WIELDING THE FOURTH AMENDMENT, HIGH COURT SETS PRIVACY STANDARD IN DIGITAL AGE

June 29, 2018 in Tech Law

By: Peter J. Pizzi

 

Citing a violation of the Fourth Amendment, which protects U.S. citizens from “unreasonable search and seizure,” on June 22, 2018, the U.S. Supreme Court overturned the burglary conviction of Timothy Carpenter. Carpenter v. United States, 16-402 (2018). The Court opined that the location information culled from his phone service provider used in Carpenter’s conviction was inadmissible.

Casually logged by Carpenter’s wireless provider, this location data enabled prosecutors to establish Carpenter’s close proximation to a series of burglaries, thus helping jurors find sufficient evidence with which to convict. Crucially, prosecutors had obtained Carpenter’s historical cellphone location data by court orders—not a warrant, calling into question the defendant’s Fourth Amendment rights and his “reasonable” expectation of privacy in a digital age. With the reversal, the Court acknowledges an individual’s right to a “reasonable” amount of location privacy and confirms that a warrant is necessary to obtain an individual’s historical cellphone location data.

Modern society features a chronic and increasingly inescapable tethering to technology – and to cell phones in particular. Seeking to meet consumer demand for reliable, fast data use as demand for copious amounts of data rises and to remain competitive with other providers’ data speeds, cell providers build more cell towers. As the number of such towers increases, each cell tower consequently serves users in increasingly smaller areas. By design, each cell phone automatically connects to the nearest tower and triggers the creation of an entry with the wireless carrier denoting time and cell-site; these entries are known as cell-site location information (“CSLI”). As Mr. Carpenter allegedly participated in a series of armed robberies targeting RadioShack and T-Mobile stores, CSLI reflexively accrued and documented his relative whereabouts at specific times. While lacking the meticulous precision of a GPS, Carpenter’s CSLI data still proved accurate enough to assign blame by pinning him to the area near four of the burglaries, helping to secure an initial conviction.

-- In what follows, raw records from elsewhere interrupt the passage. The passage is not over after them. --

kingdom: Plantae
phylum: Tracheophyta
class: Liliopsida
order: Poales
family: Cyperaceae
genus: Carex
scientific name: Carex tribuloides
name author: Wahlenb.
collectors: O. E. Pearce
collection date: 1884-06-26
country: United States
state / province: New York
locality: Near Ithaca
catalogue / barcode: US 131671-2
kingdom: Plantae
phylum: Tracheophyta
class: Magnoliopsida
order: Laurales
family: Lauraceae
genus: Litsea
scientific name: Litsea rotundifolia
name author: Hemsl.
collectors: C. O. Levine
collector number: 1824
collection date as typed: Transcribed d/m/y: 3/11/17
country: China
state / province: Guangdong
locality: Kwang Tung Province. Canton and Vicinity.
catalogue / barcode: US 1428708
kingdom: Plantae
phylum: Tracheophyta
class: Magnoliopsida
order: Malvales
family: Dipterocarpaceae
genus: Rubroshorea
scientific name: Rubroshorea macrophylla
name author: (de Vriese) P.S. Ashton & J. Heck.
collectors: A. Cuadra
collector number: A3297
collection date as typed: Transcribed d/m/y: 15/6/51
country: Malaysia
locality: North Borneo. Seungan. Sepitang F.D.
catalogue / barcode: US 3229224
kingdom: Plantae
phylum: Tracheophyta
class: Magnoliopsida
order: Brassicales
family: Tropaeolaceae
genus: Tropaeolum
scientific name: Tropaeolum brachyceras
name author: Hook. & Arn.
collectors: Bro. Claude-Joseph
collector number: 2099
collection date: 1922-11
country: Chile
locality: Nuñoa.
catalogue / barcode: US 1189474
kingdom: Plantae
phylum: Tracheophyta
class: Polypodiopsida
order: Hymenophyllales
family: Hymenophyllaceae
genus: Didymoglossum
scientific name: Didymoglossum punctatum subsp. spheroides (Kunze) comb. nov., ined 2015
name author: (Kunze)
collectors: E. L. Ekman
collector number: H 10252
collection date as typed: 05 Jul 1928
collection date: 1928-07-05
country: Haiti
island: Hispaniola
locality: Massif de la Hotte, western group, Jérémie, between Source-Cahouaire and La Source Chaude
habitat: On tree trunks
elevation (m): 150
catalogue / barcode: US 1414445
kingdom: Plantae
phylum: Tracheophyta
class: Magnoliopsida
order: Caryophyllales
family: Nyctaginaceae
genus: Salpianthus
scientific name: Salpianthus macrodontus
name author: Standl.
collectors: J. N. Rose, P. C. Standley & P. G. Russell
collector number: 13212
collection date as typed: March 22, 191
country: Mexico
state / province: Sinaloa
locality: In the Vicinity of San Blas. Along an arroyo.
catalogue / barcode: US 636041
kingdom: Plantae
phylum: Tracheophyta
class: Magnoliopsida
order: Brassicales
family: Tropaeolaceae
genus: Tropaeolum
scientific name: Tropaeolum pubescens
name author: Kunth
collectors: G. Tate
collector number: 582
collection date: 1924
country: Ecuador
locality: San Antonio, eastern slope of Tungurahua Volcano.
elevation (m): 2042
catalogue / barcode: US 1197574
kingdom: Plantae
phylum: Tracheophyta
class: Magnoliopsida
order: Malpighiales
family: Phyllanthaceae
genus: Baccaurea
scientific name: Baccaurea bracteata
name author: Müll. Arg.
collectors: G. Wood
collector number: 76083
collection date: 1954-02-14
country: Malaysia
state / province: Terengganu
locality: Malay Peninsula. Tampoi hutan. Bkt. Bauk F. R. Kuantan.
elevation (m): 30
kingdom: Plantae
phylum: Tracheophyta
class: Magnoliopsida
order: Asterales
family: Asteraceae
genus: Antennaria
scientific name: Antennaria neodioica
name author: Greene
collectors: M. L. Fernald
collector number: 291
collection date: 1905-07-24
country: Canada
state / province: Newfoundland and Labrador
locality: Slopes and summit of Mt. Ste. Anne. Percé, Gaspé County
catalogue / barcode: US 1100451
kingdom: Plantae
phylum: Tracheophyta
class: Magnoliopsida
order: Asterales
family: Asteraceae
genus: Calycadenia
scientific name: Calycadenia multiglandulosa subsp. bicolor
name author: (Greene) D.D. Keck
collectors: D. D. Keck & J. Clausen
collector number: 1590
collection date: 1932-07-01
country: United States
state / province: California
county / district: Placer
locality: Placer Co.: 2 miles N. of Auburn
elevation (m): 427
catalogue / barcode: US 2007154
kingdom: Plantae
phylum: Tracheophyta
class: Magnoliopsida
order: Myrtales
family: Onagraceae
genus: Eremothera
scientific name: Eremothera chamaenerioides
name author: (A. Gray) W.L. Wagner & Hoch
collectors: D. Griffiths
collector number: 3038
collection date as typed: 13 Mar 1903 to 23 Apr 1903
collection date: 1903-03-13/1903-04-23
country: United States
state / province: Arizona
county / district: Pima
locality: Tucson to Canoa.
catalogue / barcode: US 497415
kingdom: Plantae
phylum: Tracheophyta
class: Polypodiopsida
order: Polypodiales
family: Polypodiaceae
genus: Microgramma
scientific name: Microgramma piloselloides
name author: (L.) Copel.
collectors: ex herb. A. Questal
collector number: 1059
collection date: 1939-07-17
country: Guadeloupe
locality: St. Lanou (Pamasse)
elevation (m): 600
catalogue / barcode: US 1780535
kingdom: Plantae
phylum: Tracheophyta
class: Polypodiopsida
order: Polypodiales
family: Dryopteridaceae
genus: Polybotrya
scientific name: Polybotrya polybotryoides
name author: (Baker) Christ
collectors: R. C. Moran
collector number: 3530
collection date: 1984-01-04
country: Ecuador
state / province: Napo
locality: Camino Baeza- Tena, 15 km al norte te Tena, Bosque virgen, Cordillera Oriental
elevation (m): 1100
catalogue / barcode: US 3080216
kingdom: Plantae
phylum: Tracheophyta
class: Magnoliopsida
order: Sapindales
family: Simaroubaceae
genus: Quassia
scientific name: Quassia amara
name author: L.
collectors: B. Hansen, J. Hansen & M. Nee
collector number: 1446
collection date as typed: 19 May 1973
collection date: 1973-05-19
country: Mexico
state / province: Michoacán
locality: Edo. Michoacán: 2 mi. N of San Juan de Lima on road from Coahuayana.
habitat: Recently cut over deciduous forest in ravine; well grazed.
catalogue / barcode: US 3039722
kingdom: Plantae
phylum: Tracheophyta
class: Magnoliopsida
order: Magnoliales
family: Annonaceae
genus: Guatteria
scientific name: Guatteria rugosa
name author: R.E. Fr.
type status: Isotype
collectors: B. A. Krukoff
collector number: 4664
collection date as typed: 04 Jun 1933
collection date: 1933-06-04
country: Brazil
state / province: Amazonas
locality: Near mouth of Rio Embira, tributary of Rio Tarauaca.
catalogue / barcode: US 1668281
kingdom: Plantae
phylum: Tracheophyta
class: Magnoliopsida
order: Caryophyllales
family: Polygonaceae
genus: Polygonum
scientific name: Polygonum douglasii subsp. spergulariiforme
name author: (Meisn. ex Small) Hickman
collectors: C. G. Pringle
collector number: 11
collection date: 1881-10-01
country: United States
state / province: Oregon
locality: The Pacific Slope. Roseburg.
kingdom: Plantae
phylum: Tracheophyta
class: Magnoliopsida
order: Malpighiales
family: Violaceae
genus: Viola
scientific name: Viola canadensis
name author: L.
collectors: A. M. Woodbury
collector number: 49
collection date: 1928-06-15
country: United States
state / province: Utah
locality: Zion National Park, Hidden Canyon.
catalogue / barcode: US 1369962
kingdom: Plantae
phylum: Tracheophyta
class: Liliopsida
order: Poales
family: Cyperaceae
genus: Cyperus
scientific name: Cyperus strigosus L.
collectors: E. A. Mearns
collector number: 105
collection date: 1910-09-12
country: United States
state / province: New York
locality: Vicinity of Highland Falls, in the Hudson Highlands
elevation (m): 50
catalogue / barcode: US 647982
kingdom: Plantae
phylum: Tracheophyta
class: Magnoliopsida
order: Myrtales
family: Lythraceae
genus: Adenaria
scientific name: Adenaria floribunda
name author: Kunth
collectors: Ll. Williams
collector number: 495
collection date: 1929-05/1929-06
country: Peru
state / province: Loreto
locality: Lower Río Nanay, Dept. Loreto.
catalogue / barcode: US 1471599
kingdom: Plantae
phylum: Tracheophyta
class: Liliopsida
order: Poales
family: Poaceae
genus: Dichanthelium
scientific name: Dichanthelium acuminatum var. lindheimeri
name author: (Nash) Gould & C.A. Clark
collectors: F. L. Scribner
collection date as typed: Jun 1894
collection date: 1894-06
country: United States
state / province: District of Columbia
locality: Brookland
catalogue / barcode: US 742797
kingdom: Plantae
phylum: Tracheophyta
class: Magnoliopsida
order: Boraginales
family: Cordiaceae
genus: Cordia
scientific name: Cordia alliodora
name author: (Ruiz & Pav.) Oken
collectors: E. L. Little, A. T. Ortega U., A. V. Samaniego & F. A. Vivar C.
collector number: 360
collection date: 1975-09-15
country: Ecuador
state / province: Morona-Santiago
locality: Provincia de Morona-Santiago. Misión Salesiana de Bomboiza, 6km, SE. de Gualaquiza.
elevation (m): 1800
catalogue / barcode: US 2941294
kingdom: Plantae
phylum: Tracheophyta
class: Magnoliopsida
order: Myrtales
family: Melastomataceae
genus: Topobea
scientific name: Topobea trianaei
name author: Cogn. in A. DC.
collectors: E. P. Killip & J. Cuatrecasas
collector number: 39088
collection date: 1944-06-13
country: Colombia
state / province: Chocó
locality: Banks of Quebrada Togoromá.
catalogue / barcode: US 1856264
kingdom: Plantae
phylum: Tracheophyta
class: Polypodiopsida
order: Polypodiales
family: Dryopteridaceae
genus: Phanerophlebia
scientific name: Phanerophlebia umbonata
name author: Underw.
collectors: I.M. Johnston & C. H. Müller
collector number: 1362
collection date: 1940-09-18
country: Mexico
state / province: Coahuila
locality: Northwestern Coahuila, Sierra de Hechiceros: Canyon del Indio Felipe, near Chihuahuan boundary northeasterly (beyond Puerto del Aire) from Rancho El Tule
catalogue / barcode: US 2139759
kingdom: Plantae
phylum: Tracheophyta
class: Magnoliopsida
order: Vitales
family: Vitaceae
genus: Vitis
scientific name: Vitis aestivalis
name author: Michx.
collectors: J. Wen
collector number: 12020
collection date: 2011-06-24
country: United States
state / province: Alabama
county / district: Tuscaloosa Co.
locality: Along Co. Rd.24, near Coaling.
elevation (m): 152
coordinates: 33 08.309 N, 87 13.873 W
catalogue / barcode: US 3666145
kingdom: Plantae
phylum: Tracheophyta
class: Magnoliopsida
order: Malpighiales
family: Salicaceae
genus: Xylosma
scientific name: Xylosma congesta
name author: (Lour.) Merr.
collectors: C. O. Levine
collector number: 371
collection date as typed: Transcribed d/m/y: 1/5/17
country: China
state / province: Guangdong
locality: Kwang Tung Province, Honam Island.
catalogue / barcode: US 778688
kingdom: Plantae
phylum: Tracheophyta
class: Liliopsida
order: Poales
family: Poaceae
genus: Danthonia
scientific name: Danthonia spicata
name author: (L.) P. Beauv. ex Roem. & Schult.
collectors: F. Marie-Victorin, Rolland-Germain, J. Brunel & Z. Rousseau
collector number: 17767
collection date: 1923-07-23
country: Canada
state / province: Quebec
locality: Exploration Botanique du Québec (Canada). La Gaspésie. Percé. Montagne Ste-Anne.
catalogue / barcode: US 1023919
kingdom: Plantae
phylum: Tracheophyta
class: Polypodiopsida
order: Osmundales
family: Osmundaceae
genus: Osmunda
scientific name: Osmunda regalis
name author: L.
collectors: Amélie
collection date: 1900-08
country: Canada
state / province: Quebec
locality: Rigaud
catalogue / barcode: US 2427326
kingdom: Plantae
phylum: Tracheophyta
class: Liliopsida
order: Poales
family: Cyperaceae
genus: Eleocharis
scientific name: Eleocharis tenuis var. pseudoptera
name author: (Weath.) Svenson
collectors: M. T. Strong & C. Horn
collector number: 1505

The Fourth Amendment protects an individual’s right to a “reasonable” amount of privacy in the absence of a search warrant, which can only be issued with probable cause. Without a warrant, Carpenter argued, the location of his person as provided by CSLI fails the litmus test of reasonability. Pointing to the Fourth Amendment, courts have previously upheld an individual’s right to a reasonable amount of privacy in his physical movements. On the flip side, the third-party doctrine developed by the courts negates the expectation of privacy since a user’s phone contract itself explicitly gives consent to furnish the wireless provider (a third party) with records and information. Caught between conflicting precedent and with consideration of the implications of a digital age, the Supreme Court ruled 5-4 that Carpenter indeed possesses a reasonable expectation of privacy in his person, especially because CSLI reflects a comprehensive record of his location data that his provider assembled.

Chief Justice Roberts delivered the ruling of the Court, which Justices Ginsburg, Breyer, Sotomayor, and Kagan joined. He emphasized its narrow scope, subtly considering the implications of the Court’s decision as technology continues to improve, and explained, “When the Government tracks the location of a cell phone it achieves near-perfect surveillance as if it had attached an ankle monitor to the phone’s user.” Responding to the government’s plea for application of the third-party doctrine, Roberts writes, “The Government’s position fails to contend with the seismic shifts in digital technology that made possible the tracking of not only Carpenter’s location but also everyone else’s, not for a short period but for years and years.” Justices Thomas, Kennedy, Alito, and Gorsuch each wrote their own dissenting opinions, revealing disagreement amongst the dissenters. Justice Kennedy, in his dissent which Thomas and Alito joined, argues that third-party precedent, in fact, does apply, declaring, “Customers like [Carpenter] do not own, possess, control, or use the records, and for that reason have no reasonable expectation that they cannot be disclosed pursuant to lawful compulsory process.” Because Carpenter did not make the property-based argument Gorsuch sought in order to revisit more broadly the third-party doctrine (and thus find it at odds with the Fourth Amendment, as he has indicated a desire to do), Gorsuch filed a dissent that followed a different argumentative arc.

The reversal shows that five justices, on this occasion and in this digital privacy sphere, were willing to read the Constitution as a living document, interpreting the rights provided all Americans through a modern-day lens and flex the applicability of the document to modern issues of technology and unprecedented capabilities of surveillance.  With the departure of Justice Kennedy, any predictions for the future based upon Carpenter amount to little more than conjecture.

Author’s note:  Walsh 2018 Summer Intern Sabrina Solow contributed to this article.